Is there an algebraic solution for this? I plugged in values for $x+3^x-4<0$, giving me what I suspect is right, x < 1. But how to be sure?
Alternatively,

$x+3^x\ <\ 4$

$3^x\ <\ 4-x$

$f(x)=4-x$ is a line decreasing at $45^o,$ passing through
the y-axis at (0,4) and the x-axis at (4,0).

$g(x)=3^x$ is an increasing function passing through the y axis at (0,1), so it cuts f(x) between x=0 and x=4.

When x=1, both f(x) and g(x) are 3.

$g(x)\ <\ f(x)\ for\ x\ <\ 1$

4. Originally Posted by earboth
1. Graph the function $f(x)=x+3^x-4$ and check for which values of x the values of f(x) are negative.

2. attempt: Solve
$x+3^x=4$ for x. Since $y = x \text{ and } y = 3^x$ are monotically increasing there exists only one solution.
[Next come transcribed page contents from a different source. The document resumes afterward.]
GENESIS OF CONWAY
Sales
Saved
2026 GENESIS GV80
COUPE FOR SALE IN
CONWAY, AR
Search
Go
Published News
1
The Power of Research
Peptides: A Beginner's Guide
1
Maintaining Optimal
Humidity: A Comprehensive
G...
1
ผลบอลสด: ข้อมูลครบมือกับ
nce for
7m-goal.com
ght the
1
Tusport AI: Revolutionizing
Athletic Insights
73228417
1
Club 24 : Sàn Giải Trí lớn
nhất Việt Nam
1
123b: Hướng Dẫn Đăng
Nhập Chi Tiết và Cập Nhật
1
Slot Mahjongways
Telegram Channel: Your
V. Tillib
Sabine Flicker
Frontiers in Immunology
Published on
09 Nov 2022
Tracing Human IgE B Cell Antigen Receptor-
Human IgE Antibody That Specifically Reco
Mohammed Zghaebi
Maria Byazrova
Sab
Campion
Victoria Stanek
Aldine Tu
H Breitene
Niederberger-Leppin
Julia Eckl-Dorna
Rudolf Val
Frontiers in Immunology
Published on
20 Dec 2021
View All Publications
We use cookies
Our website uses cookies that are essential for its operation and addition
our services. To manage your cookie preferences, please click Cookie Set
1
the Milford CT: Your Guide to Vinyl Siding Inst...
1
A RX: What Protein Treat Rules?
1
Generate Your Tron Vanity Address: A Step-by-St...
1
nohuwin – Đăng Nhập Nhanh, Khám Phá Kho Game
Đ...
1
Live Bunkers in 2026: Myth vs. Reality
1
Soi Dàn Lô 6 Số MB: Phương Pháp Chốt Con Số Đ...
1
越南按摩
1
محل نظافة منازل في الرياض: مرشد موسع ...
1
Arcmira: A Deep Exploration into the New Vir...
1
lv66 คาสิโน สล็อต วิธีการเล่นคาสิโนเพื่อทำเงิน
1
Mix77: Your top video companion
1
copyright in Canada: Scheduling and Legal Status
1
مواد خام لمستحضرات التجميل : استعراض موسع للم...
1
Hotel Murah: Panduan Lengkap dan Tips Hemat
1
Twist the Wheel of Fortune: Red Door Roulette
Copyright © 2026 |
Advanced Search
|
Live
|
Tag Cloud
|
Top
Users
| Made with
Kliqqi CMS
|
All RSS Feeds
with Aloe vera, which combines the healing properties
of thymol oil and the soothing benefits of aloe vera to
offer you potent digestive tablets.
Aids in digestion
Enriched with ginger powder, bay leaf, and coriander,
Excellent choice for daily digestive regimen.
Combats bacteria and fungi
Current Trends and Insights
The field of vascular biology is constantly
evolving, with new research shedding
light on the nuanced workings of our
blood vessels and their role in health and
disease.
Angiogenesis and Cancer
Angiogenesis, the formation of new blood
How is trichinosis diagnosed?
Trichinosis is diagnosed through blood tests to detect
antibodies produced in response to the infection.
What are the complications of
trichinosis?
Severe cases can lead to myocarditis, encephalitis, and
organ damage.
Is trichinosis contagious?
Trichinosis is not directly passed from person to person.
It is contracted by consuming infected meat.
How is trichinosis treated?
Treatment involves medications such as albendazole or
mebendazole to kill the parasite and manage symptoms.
By first inspection x = 1.
Therefore the inequality is true for all x < 1.
@earboth

1. it would be much easier if he draw 3^x and 4-x and find values where 4-x is "bigger" then 3^x

2. I do not what made you think that if they're "monotically increasing there exists only one solution"?

example: x^3+5 and 3^x, both monotonically increasing but have 2 intersections.

5. Hello, rowe!

Solve: . $x+3^x \:<\: 4$
There is no algebraic solution, but there is a graphical solution.

We have: . $3^x \:<\:4-x$

The question becomes: when is $y = 3^x$ below $y = 4-x$ ?

The graphs look like this:
Code:
              |
* |     *
*
| *  *
|   o
| * : *
*   :   *
*   |   :     *
*         |   :       *
- - - - - - + - + - - - - * - -
|   1           *
|

As you pointed out, the curves intersect at $x = 1.$

You answer is correct: . $x \:<\:1$